The Pilates Connection
What does all this have to do with Pilates? “As a Pilates teacher or client, each of us is one of these 16 types,” says Bowen. “There are many combinations of teachers and clients, and that can affect how we teach, how we learn and how we meet and relate to each other. Understanding our type and our client’s type can be a great help—a practical blueprint for how to structure lessons as well as the entire teacher-client relationship. It can make sense out of problems. It’s easier to have the necessary patience with an opposite if we understand that Jungian typology is the issue, and that it is a natural, not neurotic, problem,” she says.
In addition to her PILATES PLUS PSYCHE program, Bowen is now offering a new course to individual studios and teacher-training programs. In this course, called “Psychological Dimensions of Teaching Pilates,” she teaches “the relevance of using typology as a significant and practical teaching tool for understanding one’s clients and oneself as well as guidance for how teachers need to work with clients depending upon their type.”
One of the most exciting changes in Bowen’s evolving life journey has occurred during the past 10 years.
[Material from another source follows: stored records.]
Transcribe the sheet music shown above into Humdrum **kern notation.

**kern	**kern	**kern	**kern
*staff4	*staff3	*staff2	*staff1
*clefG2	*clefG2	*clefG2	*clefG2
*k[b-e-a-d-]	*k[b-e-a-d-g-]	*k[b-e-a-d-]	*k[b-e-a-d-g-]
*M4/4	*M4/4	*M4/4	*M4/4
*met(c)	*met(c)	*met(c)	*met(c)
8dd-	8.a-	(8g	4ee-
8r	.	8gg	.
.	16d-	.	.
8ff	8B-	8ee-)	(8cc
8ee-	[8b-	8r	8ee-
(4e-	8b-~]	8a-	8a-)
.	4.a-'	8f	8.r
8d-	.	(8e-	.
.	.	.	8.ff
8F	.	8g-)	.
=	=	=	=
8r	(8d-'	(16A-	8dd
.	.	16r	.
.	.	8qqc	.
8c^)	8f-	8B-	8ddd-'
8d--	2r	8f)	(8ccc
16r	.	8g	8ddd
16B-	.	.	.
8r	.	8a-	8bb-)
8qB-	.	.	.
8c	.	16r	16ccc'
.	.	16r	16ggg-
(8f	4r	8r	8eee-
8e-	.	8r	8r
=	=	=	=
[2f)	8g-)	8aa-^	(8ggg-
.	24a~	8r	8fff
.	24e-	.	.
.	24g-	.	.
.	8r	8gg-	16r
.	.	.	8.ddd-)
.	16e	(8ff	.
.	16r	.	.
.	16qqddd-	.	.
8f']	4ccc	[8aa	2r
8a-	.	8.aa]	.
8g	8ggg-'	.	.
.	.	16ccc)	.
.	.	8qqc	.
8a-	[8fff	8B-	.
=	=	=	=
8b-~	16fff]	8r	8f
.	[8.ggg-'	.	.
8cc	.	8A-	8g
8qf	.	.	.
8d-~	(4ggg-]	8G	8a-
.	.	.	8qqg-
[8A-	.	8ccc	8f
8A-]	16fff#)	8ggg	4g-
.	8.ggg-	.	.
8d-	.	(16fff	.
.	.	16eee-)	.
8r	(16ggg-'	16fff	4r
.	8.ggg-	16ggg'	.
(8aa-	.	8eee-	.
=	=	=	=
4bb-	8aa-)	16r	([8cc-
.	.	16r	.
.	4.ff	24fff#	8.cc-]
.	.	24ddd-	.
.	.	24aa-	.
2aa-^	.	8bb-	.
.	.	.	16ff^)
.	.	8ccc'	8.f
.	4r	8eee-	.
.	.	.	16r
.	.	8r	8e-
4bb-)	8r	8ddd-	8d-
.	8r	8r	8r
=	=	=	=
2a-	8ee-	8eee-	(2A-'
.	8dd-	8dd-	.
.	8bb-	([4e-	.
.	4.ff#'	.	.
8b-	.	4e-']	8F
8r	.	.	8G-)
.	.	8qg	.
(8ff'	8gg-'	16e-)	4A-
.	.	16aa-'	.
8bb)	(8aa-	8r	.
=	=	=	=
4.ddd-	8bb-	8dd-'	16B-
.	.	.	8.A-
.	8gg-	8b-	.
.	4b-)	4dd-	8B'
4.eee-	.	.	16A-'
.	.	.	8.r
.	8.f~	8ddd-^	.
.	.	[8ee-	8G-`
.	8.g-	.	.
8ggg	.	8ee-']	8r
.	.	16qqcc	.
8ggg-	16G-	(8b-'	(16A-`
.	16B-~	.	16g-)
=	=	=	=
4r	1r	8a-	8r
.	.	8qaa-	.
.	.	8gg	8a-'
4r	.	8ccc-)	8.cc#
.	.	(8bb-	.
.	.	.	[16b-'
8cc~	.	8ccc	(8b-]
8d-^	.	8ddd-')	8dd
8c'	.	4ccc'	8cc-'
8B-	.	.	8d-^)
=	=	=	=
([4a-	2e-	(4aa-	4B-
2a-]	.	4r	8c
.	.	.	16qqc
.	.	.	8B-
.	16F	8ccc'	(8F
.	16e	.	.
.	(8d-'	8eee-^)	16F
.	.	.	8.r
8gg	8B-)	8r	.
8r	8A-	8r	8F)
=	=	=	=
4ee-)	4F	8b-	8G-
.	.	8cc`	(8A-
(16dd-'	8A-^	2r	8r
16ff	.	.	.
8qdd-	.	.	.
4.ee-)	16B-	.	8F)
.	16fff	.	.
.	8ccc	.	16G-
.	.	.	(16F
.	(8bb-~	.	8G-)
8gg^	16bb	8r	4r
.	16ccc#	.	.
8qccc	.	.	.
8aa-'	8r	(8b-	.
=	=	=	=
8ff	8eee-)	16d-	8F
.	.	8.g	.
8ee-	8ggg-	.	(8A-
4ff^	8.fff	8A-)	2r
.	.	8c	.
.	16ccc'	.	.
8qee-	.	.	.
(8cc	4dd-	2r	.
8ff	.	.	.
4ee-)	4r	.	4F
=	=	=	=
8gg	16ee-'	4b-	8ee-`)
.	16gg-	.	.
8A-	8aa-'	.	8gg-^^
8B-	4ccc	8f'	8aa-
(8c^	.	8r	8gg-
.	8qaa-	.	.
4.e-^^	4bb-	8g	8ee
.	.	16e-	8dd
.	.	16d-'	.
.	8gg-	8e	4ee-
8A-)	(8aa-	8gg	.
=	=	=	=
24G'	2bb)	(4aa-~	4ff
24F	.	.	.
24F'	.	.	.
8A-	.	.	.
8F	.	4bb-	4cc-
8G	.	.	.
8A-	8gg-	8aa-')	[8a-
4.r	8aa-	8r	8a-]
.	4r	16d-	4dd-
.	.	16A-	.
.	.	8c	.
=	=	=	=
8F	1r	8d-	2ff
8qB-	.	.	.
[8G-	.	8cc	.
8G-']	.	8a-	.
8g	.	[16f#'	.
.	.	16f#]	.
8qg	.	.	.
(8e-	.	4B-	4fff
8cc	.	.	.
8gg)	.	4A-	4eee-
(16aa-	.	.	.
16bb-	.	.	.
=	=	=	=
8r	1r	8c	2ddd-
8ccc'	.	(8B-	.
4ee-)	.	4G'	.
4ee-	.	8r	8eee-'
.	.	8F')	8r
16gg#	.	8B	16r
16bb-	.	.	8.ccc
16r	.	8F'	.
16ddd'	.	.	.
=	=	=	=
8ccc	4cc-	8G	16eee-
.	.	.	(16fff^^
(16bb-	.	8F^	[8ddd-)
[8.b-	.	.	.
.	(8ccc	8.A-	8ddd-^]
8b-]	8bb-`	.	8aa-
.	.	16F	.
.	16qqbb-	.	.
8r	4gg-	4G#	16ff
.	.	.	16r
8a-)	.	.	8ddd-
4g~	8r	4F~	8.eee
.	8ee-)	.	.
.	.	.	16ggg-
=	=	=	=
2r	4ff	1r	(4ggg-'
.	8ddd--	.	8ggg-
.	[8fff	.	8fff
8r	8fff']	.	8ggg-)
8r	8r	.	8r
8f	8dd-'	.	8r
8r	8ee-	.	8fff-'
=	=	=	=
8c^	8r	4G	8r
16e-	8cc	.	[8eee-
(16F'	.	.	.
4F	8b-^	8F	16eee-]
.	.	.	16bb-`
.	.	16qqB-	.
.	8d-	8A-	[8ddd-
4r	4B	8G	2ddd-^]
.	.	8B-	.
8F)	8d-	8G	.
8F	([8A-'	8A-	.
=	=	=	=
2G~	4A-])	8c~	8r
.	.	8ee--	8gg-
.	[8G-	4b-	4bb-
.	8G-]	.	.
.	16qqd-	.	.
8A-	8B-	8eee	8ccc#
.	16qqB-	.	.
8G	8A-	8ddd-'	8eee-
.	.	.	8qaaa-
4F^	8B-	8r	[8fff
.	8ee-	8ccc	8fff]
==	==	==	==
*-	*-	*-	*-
She has developed a new viewpoint about Pilates that has changed her thought process. “At age 70, the barn doors opened,” she says. “I was alone in my studio on the reformer beginning to do knee lifts, telling my body to do ‘this and that.’ I stopped, appalled that after years of practicing Pilates, I was still telling my body what to do. My body already knew all the moves. I apologized to it and promised not to direct it any longer, but rather to partner with it. [Once I'd given] my body its own choice to be an equal partner in the work, the whole method changed for me. All the exercises had a lighter, fuller spirit and more scope. It was as if everything was new, and, indeed, it was.”
The following is an explanation, in Bowen’s own words, of the main principles of her latest Pilates evolution:
More spine, less mind. “I find that all exercises improve when the spine is given the lead. The organs and the bones know where they belong in relation to the spine. Everything falls into place in relationship to the spine when it can lead. With this orientation the exercises and the whole body are longer, lighter, and we can have more fun.”
More experience, less performance. “For years, we’ve talked about performing Pilates exercises. We can do that for an audience or for ourselves. Performing reaches outward; experience looks inward. Performing is extroverted; experiencing is introverted. We can enjoy a theatrical display of Pilates. It is fun. We know that. We [also] need to know more about the inner nuances and experiences of Pilates where we can be transformed.”
More release, less effort. “Effort has been practiced far more than release. A Pilates exercise should be about both. Just as there is night and day, there should be effort and release. Americans tend to be hyperactive, especially American women. We need to work for a better balance.”
More yawning. “I have found that the yawn opens the fascia and releases chronic tension patterns the best. The yawn is encyclopedic in what it can reach and teach. No yawn is like another. When inhibitions have let go and the yawn is free, it can cool the brain, brighten eye sight, enhance hearing, oxygenate the entire body, free and ground the voice and relax a person into the present moment. Few adults understand this and can be uninhibited enough to allow the yawn and its magic to teach what a breath can be and do.”
Bowen’s lifelong odyssey is far from over. As she puts it, “I want to give to as many people as possible because I probably have only 10 more years to work full out. My energy keeps pouring in, not only from a healthy body but also from an engaged and spirited psyche.”